═══ MATERIAL FOR THIS EXERCISE ═══

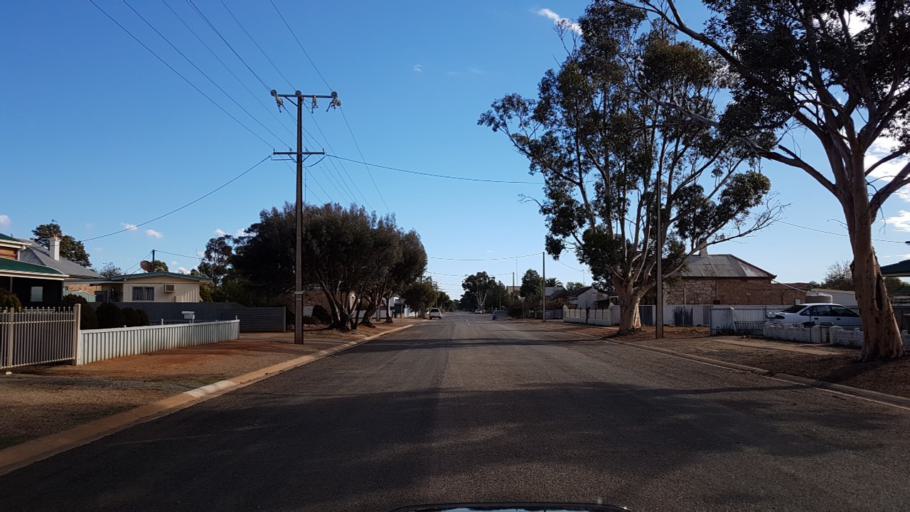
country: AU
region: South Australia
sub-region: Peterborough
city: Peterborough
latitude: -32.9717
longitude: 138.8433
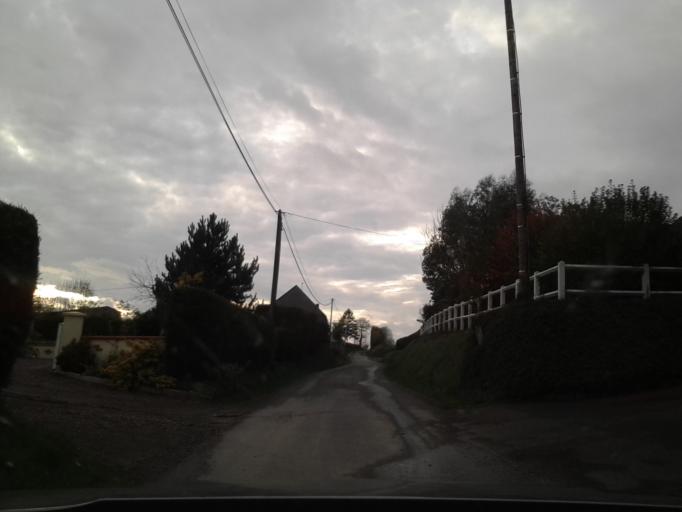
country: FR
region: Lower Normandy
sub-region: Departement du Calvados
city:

═══
═══ MATERIAL FOR THIS EXERCISE ═══

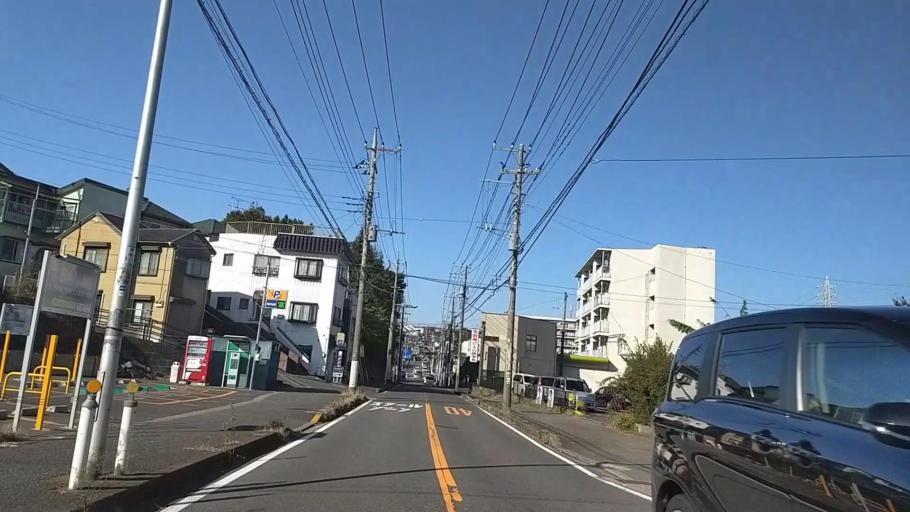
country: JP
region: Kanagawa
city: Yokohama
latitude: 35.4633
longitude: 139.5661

═══

• TASK OBJECTIVE: Format the lines of the records as a numbered list, starting at the line containing "region: South Australia" and ending at the line containing "sub-region: Departement du Calvados". Skip blank lines and leave the pictures out.

• EXERCISE RESULT:
1. region: South Australia
2. sub-region: Peterborough
3. city: Peterborough
4. latitude: -32.9717
5. longitude: 138.8433
6. country: FR
7. region: Lower Normandy
8. sub-region: Departement du Calvados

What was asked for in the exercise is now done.